In an interview before Saturday’s graduation ceremony, Sgt. 1st Class Arthur Johnson, the class disciplinarian, said many of the teens who entered Carville as immature, rudderless children in need of guidance left with a better understanding of how to be productive members of society.

“The only thing they needed to understand was that for every action, there is a consequence,” Johnson said, describing the group as one of the better ones he’s worked with in his 11 years with the program.

Two cadets who received the message loud and clear were Nicholas Confident, a 16-year-old from New Orleans who was voted Cadet of the Cycle by program leaders and educators, and Kirk Candiff Jr., a five-star cadet from Carencro.

“It means a lot,” Confident said of earning Cadet of the Cycle. “I worked hard to get here.”

Before joining the program, Confident did not work much at anything, instead spending his days skipping school at Warren Easton High School and smoking marijuana with friends.

“It wasn’t that I couldn’t do it,” Confident said, referring to school. “It was just that I didn’t care.”
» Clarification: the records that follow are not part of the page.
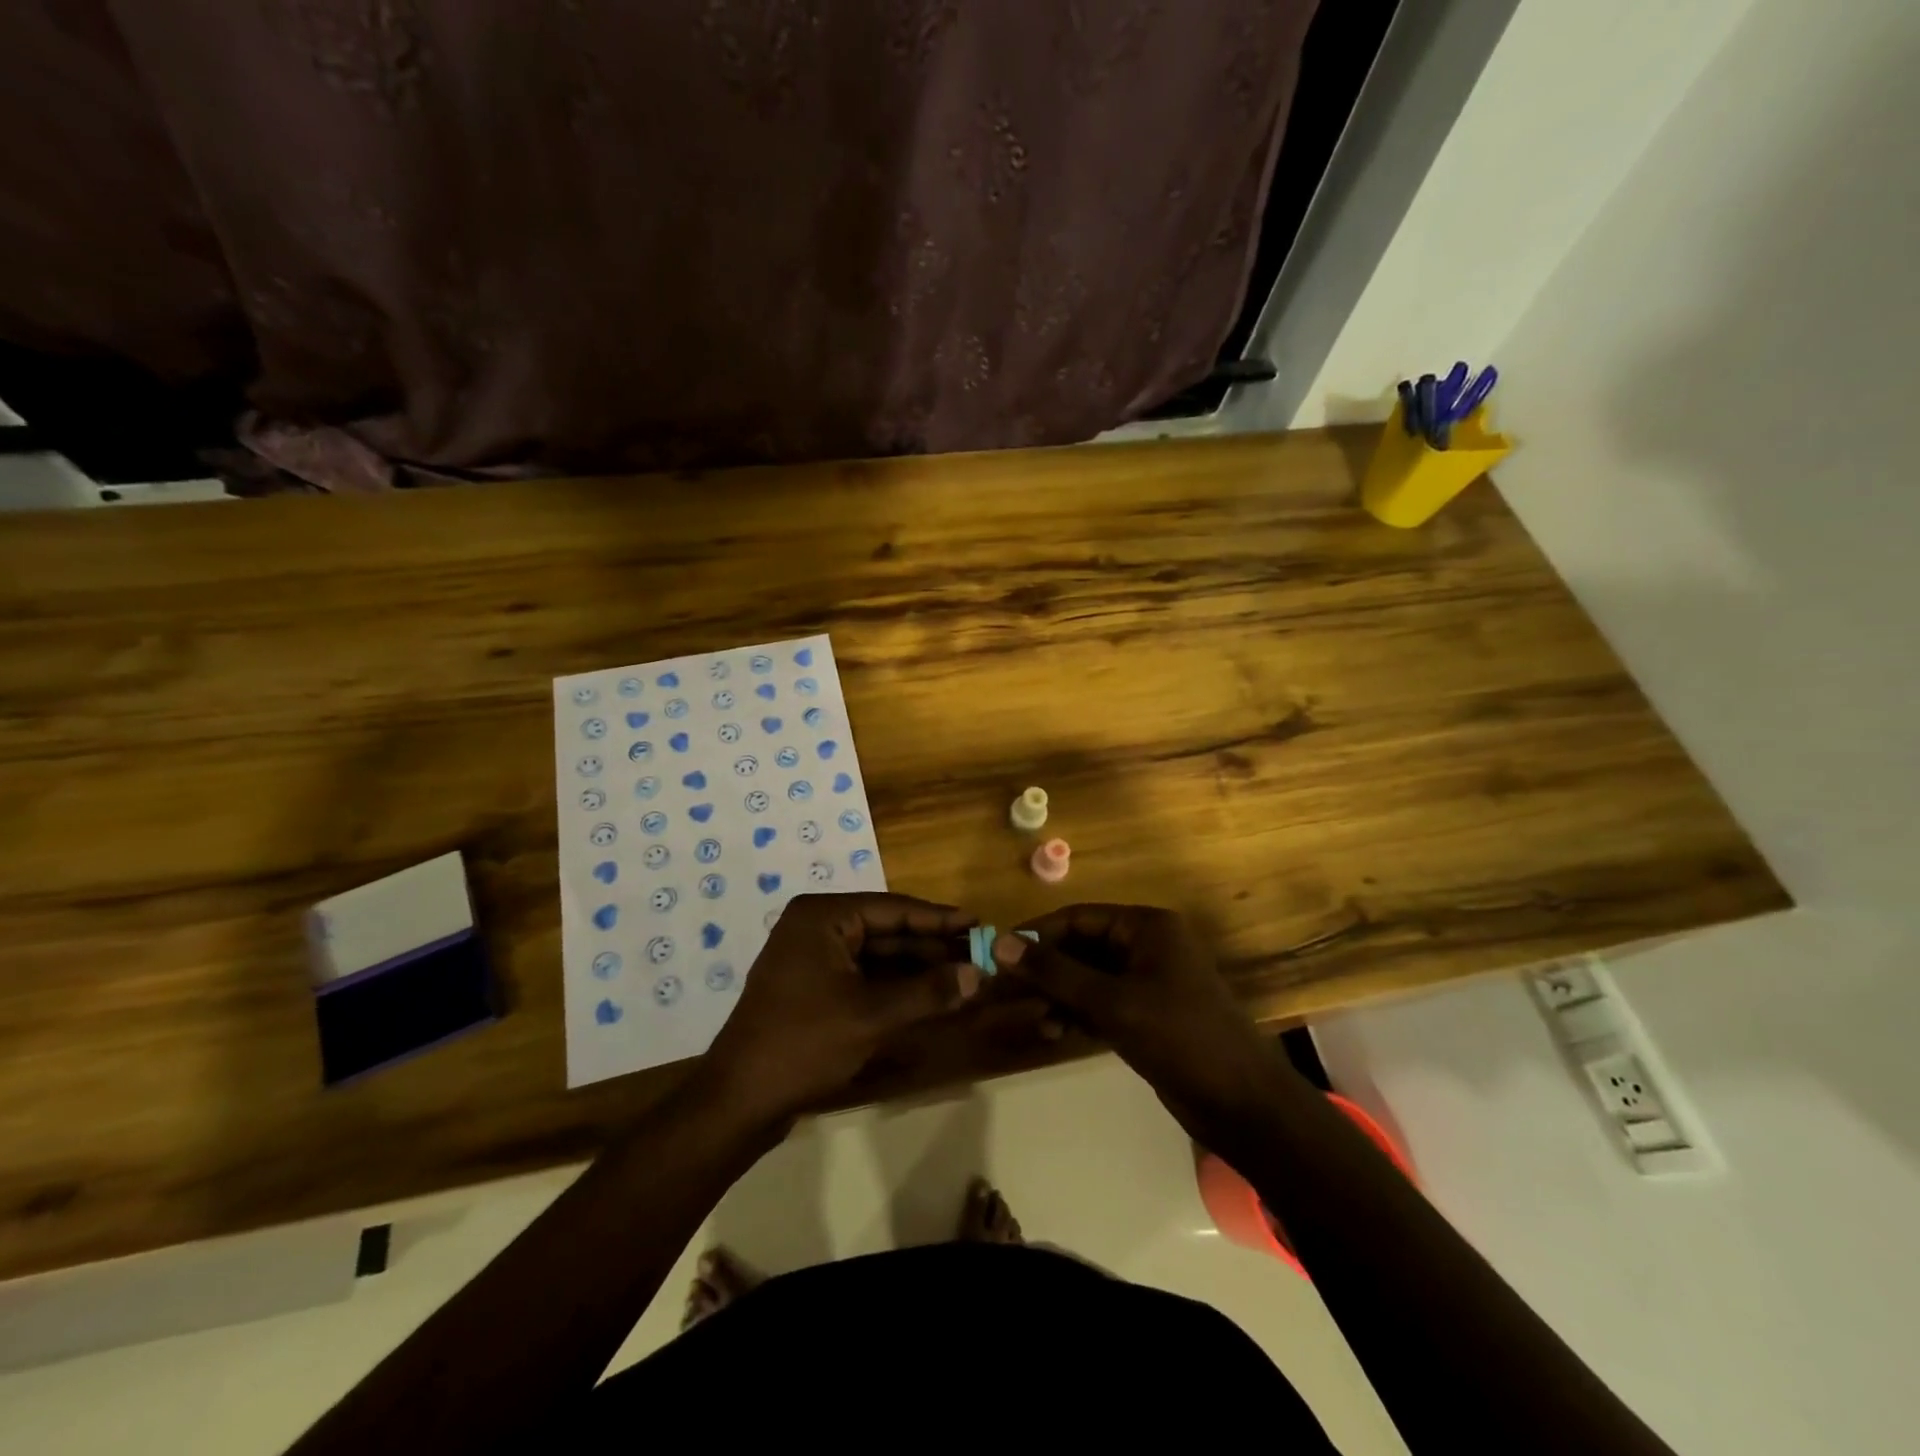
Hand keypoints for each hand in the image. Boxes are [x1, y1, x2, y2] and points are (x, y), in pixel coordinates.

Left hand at [701, 893, 979, 1124]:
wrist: (739, 1100)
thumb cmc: (804, 1043)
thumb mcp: (872, 1016)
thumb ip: (928, 992)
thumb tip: (978, 975)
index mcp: (822, 917)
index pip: (893, 908)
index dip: (938, 918)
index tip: (978, 923)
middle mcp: (816, 927)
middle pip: (886, 930)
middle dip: (930, 947)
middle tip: (977, 953)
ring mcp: (811, 958)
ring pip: (877, 955)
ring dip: (916, 969)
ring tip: (963, 975)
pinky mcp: (812, 987)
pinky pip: (862, 976)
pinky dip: (895, 986)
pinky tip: (928, 995)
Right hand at [992, 904, 1295, 1150]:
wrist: (1244, 1105)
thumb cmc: (1180, 1038)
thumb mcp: (1113, 1002)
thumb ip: (1055, 972)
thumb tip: (1000, 944)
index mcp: (1147, 927)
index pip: (1078, 917)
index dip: (1037, 933)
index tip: (997, 954)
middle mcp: (1146, 946)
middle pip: (1081, 947)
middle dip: (1045, 971)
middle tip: (1004, 992)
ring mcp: (1147, 981)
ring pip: (1087, 978)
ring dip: (1057, 996)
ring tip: (1032, 1021)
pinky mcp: (1146, 1014)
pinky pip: (1100, 1003)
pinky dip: (1076, 1014)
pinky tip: (1052, 1033)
But joining the program changed his outlook on life, leading him to apply himself more at the program and get into college to study either petroleum engineering or medical sciences.

“I have goals now and a future,” Confident said. “Before, I didn’t care about anything.”

For Candiff, a series of bad decisions and destructive behavior that almost landed him in jail was the start of a process to change the direction he was headed in.

“I made a lot of poor decisions before I came here,” Candiff, 16, said candidly. “I feel honestly since I’ve came here, I’ve matured.”

In March, Candiff punched holes in the walls of his parents’ home and broke anything breakable he could get his hands on, leading his parents to call the Carencro Police Department. Officers left him with a warning that if they had to come back, they would arrest him.

Less than a month later, he interviewed for the program and began with the rest of his classmates on April 13.

“They’ve given me the education I needed, the discipline I need,” Candiff said of the program. “They taught me how to take care of myself, and they’ve helped me to become a more mature person.”